**Passage shown**
++++++++++++++++++++
Last night I experienced the deepest meditative concentration I can remember… while watching a TV show.

It’s shocking to me how readily my mind becomes absorbed in total television fantasy, even after repeated  examination of its barren value and years of abstinence from it. Alas, I have not for a day gone sober from my own day dreams, so it should come as no surprise that I get hooked in to the imagination of another.

I wonder what great use of my life I could make if I engaged my thoughts in understanding the nature of reality or developing love and compassion with as much gusto as I think about the characters and plot of the newest detective thriller?

What if I give up on, “Oh, where’s he going? What’s that shiny thing in the clock!? No way, look at that!!!” Then follows all my proliferation, imagining what I would do were I the protagonist (and of course, I’m always the lead star).

What if I focus instead on, “How wonderful it would be if everyone in the universe had everything they desired and experienced unceasing joy and peace of mind! What are all of my fellow beings experiencing right now? What are Congresspersons feeling? What are the birds and critters in hibernation feeling?
++++++++++++++++++++
**Information supplied**
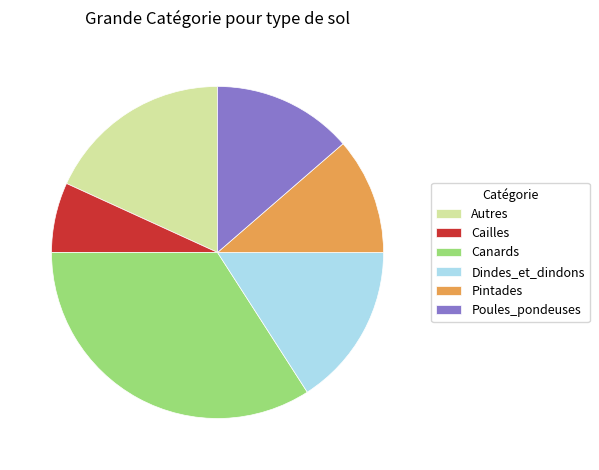

Is there any slice that represents more than half of the pie?

No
++++++++++++++++++++
**Work instruction**
Can you extend the reflection on television absorption and meditative focus, picking up right after its final sentence?

**Exercise output**
“What is going on with the mother in poverty watching her twin babies starve to death? What is going on with the mother in spiritual poverty, so obsessed with being the best and acquiring the best that she barely has a moment to watch her children? May all of these people and all beings be free of every form of suffering!”

Today, I’ll reflect that I myself am a conditioned phenomena. I will exert myself to not succumb to the easy path of hypnotic boob-tube trance. I’ll use my capacities for the path of intelligence and altruism. I do not want my mind to atrophy!

And if I become skillful in reflecting on the dependently arisen nature of phenomena, then even an activity as mundane as watching TV becomes cultivation of wisdom.

I won’t just see the show. I’ll see producers, writers, directors, actors, cameras, lightboxes, computers. I’ll see inventors and engineers, laborers in China and Korea, miners digging up metals, and workers extracting and refining petroleum. I’ll see trends coming and going and blends of humor getting concocted. I’ll see bands of light entering an iris and projecting colored wavelengths onto rods and cones, and the meeting of the object, the sense organ, and the consciousness, producing a subjective perception.

Today, I’ll bring this type of awareness to bear on whatever my mind encounters. This will allow me to avoid getting sucked into the vortex – and it’s not the vortex on the TV screen that’s really a problem; those are just shapes and colors. It’s the vortex of my own delusion and unawareness that grasps appearances as existing independently, from their own side, that I seek to demolish.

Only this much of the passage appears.